Work item:
Count the lines in the data below that contain the string "True". Reply with the number alone.

Dataset content:
-=-=-

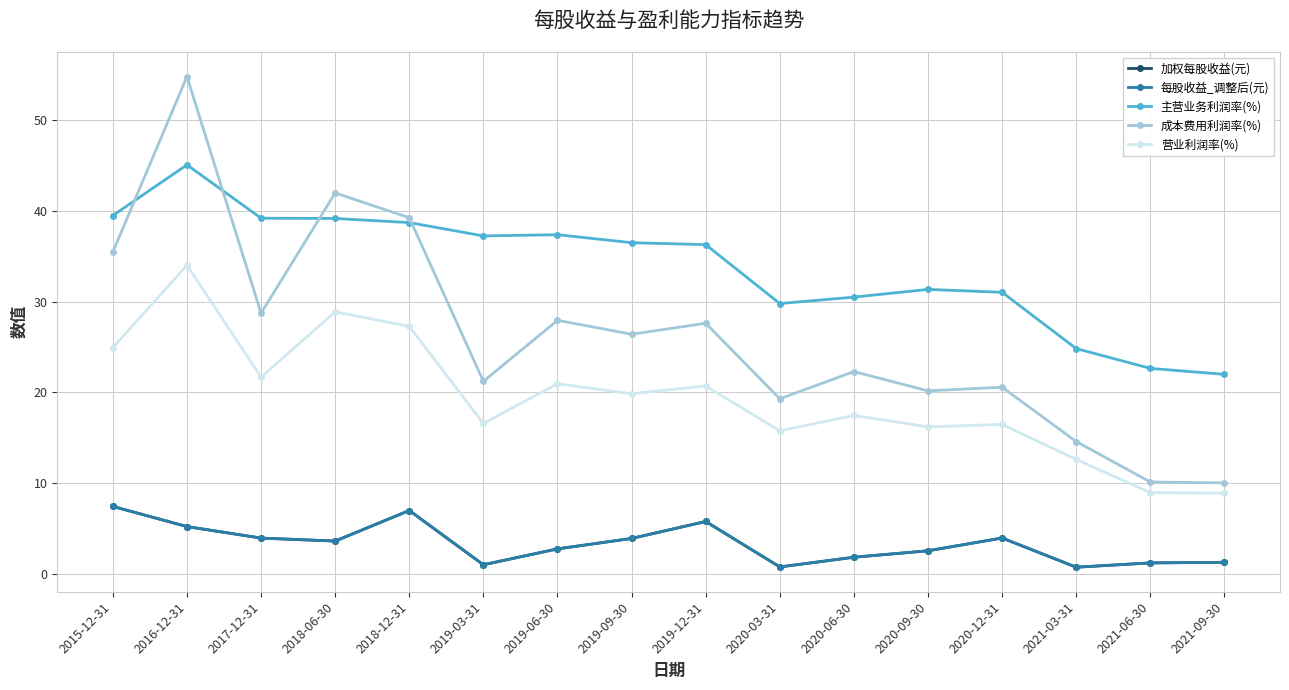

What is the maximum value shown in the chart?

54.8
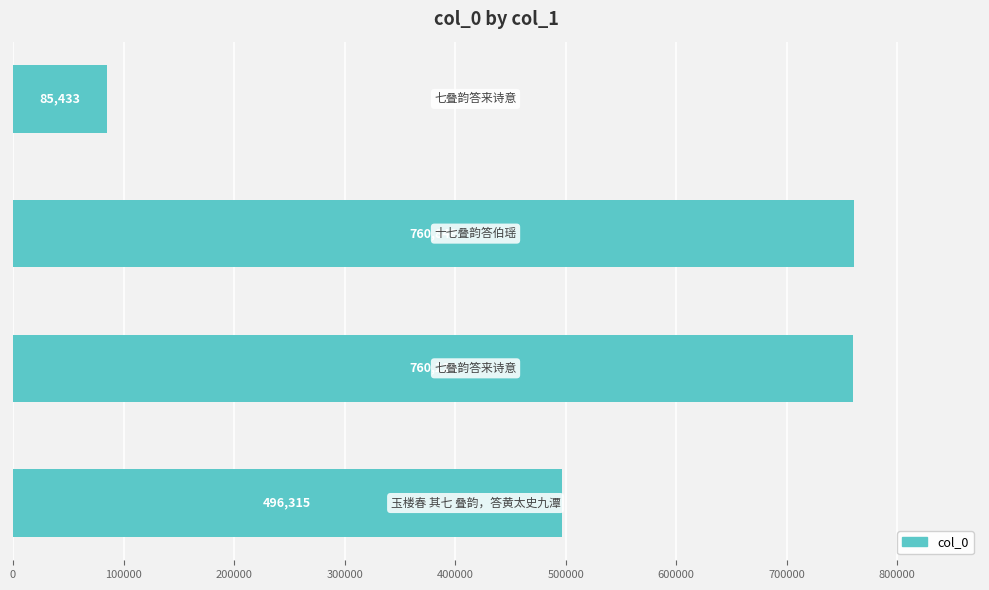

How many values are below 760226?

2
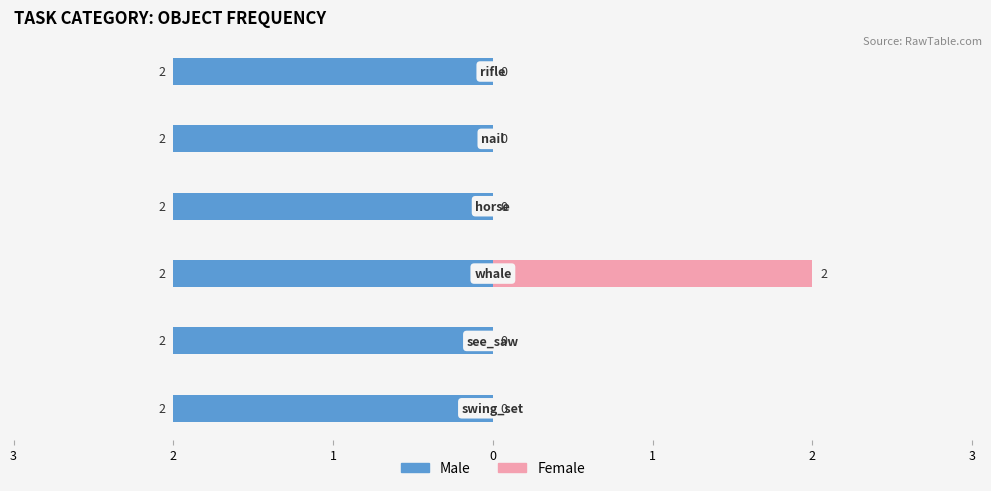

The value of Male at 1 is 0.2. True or false?

False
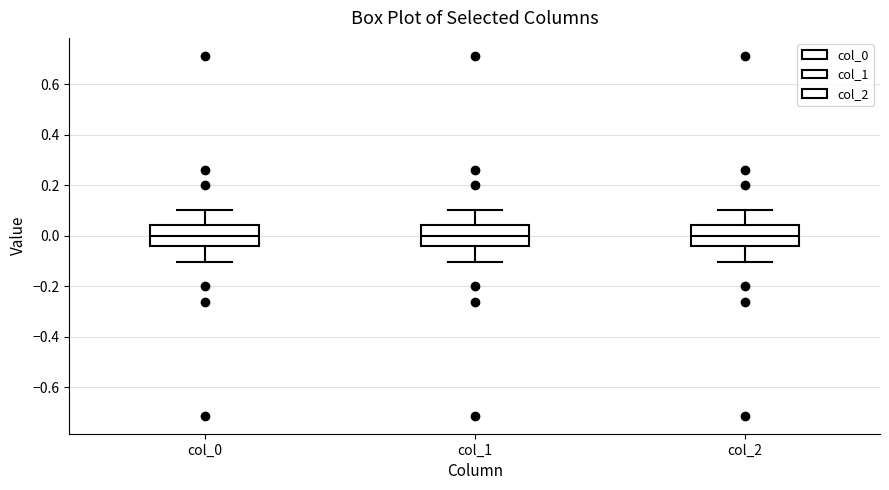

Where is the upper edge of the box for col_1 on the y-axis? The values are not printed on the chart, so give them approximately, as read against the axis.

0.04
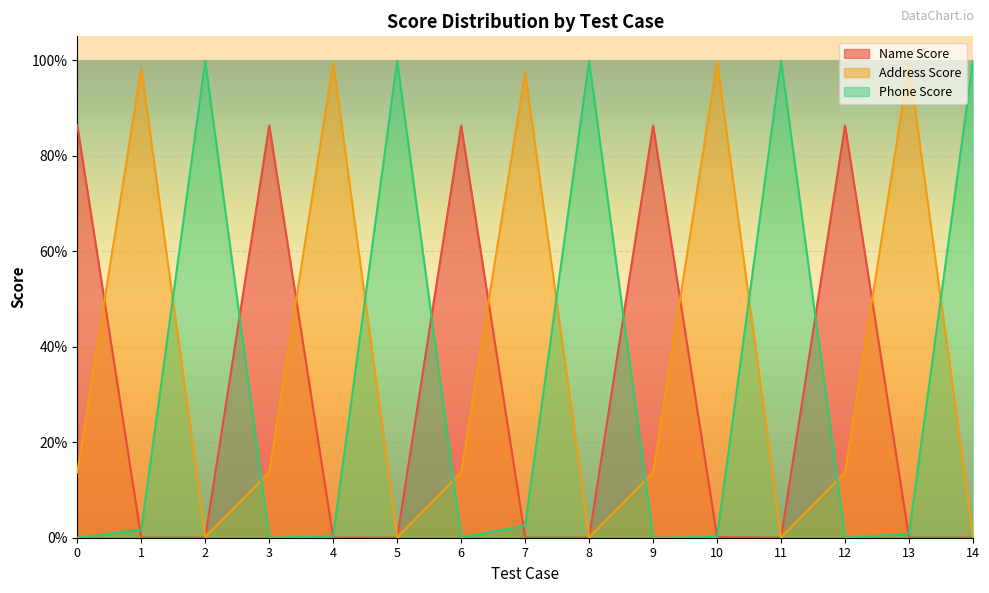

True or false: Phone Score has a value of 0.0 at 12.

False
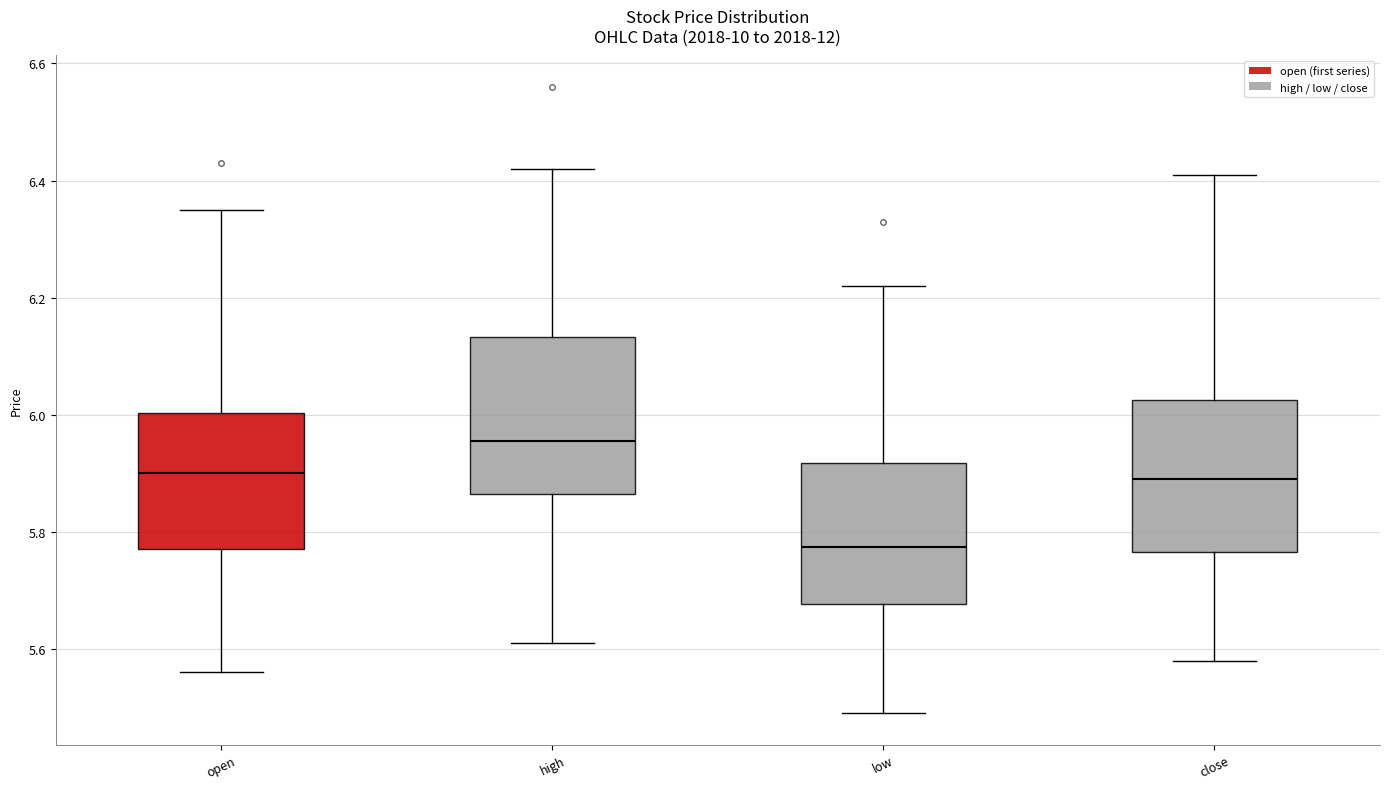

Reading left to right, read every box against the y-axis: the position of its median line, the range the box covers, and the ends of its whiskers. The values are not printed on the chart, so give them approximately, as read against the axis.

open: median 5.90, box 5.78 to 6.00, whiskers 5.56 to 6.36
high: median 5.96, box 5.86 to 6.14, whiskers 5.62 to 6.42
low: median 5.78, box 5.68 to 5.92, whiskers 5.50 to 6.22
close: median 5.90, box 5.76 to 6.02, whiskers 5.58 to 6.42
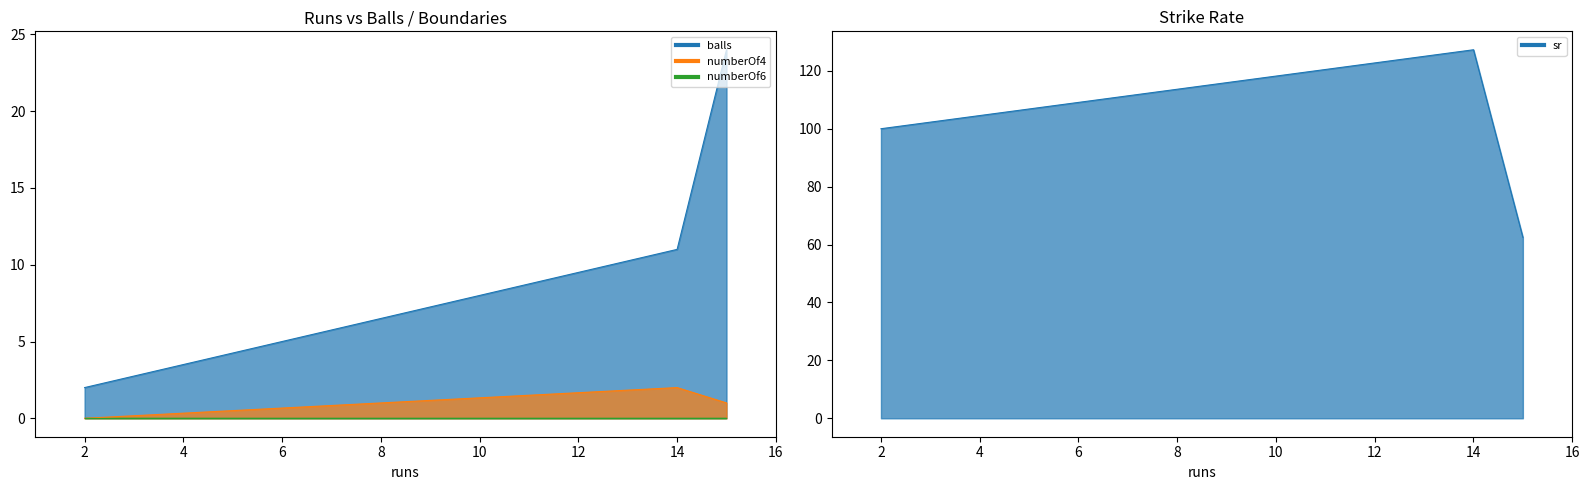

The sr series shows 100.0 at 2. True or false?

True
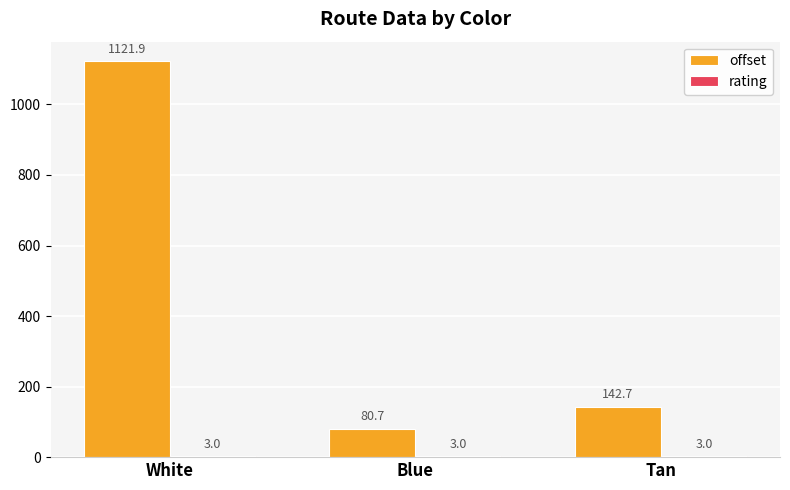

True or false: offset has a value of 80.7 at Blue.

True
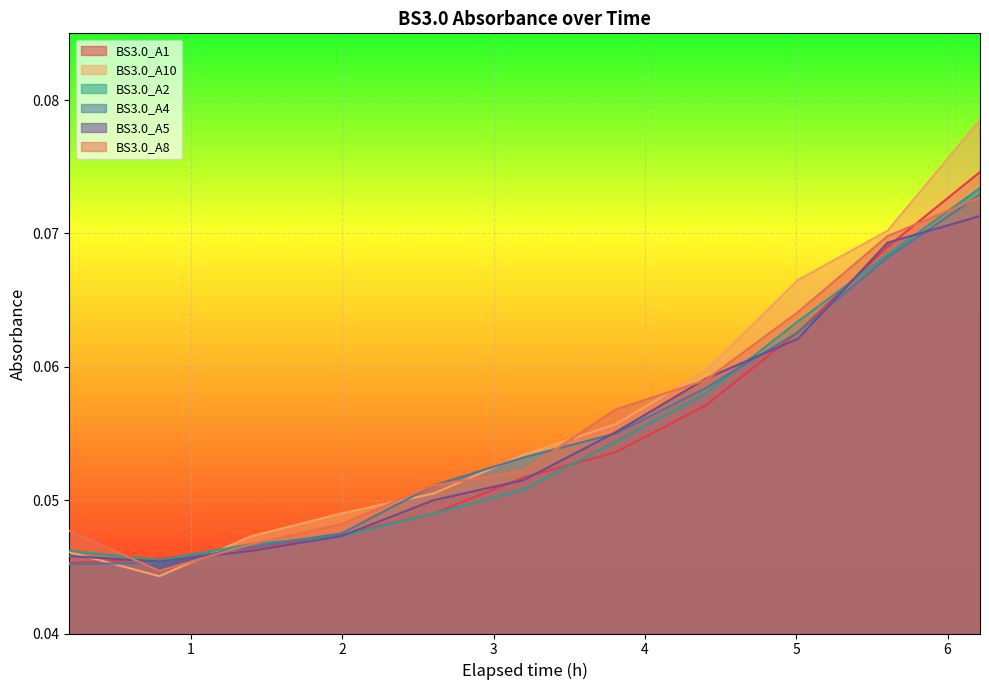

How many lines are shown in the chart?

6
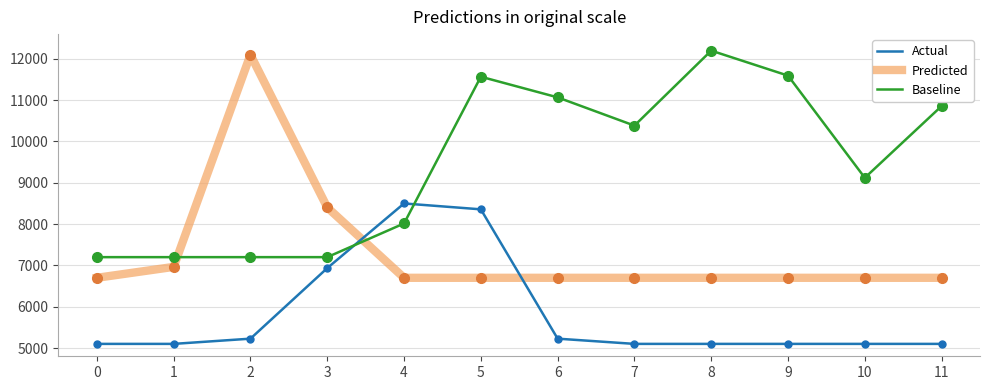

Which series has the widest spread of values?

Predicted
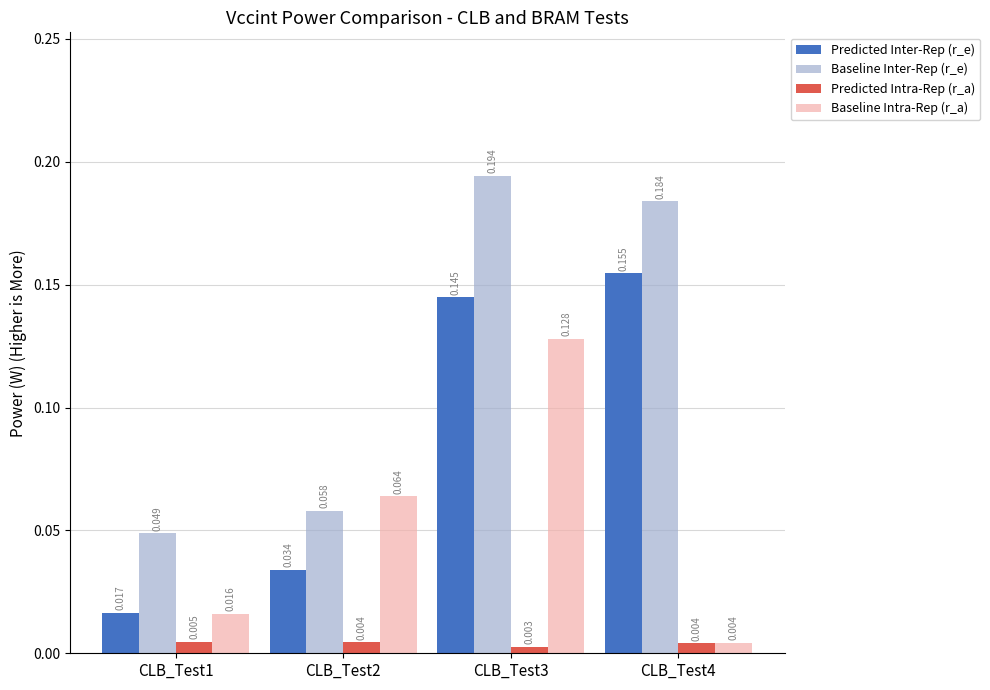

At which category is the sum across all series the highest?

CLB_Test3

-=-=-

Your response:
6